Just as an intense rainstorm must cease or else cause a flood, so must the intensity of first love. The nerve endings  must relax from their hypersensitive state or risk overload. So you begin to settle into a more comfortable place, less intense, but still charged. Overtime you breathe and relax and occasionally feel that rush, but it’s changed. It bubbles up from a deeper space in you. It’s the feeling you feel when you share pain, loss and accomplishment for your partner. Carrying your partner through the loss of a parent, having a child together, losing a job, finishing school.  Or a thousand mundane tasks….doing the dishes, rubbing your loved one’s feet after a long day, cheering them on through a race, cutting the grass, bringing them soup when they are sick. Genuine deep love develops over time. But it seems that takes the space that passion and electricity once filled. It’s ok. We accept this as the process of falling in love.
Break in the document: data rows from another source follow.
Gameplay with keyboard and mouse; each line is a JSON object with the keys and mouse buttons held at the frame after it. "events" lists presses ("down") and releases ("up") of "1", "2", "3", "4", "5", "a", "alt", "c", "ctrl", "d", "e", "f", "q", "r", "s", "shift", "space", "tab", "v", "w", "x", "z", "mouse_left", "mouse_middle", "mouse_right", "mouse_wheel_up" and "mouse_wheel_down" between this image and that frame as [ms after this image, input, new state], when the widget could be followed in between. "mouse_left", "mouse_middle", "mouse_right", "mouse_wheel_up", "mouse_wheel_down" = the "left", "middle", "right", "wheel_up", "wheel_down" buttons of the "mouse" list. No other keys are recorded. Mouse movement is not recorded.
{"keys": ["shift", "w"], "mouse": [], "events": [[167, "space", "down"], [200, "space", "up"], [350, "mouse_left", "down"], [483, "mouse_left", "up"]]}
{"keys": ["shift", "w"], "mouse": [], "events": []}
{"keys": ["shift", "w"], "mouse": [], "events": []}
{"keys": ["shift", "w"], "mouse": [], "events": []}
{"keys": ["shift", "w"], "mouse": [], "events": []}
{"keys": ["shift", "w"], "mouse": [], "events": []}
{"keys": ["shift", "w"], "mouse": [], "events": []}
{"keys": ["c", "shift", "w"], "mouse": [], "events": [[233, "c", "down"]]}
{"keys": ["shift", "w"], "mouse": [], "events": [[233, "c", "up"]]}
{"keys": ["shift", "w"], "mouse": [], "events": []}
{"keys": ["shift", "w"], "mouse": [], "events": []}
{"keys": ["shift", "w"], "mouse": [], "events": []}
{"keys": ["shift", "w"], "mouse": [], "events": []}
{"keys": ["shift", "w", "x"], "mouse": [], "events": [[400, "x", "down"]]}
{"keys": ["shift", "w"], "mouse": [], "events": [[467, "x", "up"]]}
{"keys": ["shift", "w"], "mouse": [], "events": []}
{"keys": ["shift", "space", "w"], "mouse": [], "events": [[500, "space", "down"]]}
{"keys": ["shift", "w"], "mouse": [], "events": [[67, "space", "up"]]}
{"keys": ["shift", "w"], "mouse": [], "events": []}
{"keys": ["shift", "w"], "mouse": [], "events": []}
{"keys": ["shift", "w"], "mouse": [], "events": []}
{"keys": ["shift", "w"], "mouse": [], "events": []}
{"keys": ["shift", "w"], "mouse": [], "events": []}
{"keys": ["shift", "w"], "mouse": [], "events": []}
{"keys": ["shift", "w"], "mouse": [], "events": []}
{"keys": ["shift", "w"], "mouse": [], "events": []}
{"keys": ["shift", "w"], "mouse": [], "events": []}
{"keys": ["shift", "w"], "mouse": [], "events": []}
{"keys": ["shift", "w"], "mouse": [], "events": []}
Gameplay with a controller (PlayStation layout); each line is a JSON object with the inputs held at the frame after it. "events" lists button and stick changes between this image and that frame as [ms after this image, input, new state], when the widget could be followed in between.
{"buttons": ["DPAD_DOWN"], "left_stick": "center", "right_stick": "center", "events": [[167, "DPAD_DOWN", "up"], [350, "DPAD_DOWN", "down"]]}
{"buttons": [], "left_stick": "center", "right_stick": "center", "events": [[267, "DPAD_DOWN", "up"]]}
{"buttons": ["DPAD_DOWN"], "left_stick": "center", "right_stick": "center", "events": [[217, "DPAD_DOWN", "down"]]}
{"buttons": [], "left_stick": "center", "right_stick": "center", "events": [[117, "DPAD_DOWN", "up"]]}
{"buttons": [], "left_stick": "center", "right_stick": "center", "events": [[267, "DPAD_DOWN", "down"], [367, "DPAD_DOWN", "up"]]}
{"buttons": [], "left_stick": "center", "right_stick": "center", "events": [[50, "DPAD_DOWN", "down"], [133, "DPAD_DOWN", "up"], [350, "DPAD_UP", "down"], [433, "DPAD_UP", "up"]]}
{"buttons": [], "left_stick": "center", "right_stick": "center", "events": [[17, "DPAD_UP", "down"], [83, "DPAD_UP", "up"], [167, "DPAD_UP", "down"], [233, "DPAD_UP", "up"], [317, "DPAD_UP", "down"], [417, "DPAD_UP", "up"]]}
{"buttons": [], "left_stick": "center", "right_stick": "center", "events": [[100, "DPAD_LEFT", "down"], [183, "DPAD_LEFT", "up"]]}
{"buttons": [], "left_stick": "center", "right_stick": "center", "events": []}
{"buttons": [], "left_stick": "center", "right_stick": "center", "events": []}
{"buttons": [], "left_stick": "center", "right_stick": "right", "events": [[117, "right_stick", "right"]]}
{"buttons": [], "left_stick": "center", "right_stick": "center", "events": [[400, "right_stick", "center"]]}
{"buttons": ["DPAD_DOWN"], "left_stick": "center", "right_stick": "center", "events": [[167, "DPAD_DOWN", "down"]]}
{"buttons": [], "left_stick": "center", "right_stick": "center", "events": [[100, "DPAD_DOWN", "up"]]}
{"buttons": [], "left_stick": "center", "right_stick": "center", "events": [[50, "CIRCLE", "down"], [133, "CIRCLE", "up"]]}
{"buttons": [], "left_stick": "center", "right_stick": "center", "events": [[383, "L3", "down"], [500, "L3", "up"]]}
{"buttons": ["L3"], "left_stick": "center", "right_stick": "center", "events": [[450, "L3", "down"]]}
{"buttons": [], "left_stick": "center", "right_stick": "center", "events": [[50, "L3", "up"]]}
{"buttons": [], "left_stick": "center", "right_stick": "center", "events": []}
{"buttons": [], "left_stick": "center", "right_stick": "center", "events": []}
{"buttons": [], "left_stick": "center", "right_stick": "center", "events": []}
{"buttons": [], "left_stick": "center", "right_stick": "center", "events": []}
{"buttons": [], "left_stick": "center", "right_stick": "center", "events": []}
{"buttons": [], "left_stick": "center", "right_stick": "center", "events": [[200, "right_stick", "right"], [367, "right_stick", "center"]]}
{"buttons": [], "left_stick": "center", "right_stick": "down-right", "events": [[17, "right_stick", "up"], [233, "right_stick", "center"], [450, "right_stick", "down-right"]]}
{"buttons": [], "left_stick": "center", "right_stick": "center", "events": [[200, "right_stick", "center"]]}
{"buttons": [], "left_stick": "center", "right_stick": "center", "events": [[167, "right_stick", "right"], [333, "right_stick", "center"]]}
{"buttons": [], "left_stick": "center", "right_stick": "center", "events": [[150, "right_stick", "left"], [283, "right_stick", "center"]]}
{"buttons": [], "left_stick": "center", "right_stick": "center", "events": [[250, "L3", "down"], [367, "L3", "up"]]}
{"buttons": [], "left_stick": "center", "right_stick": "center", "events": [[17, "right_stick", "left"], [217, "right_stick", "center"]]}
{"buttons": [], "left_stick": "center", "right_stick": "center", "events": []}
Hopefully this lasts and we never get to the following stage. Remember the adorable way he lined up the cups just so….or the way he insists the windows stay closed during rain storms even though you love the sound of rain and he knows that and it seems as though he’s just being contrary to annoy you. And why is it always you who must clean the litter box, you never even wanted cats. And dear god, when did it become ok to pass gas at the dinner table. And please do not rub your cold clammy feet on me in the middle of the night. I hate that.
That’s when you start noticing how smoothly a Porche runs.  Of course the Porche could never pay the bills on time, or appreciate how you add an extra syllable to paprika. Regardless you suddenly realize you’re a two car family.
I’m not trying to be cynical.  I just don’t want to be the silent couple at the diner. I want a balance of passion and stability, a Toyota highlander perhaps. I believe there is a way to hold onto a piece of that initial electricity. It takes work and attention. After all love is an action.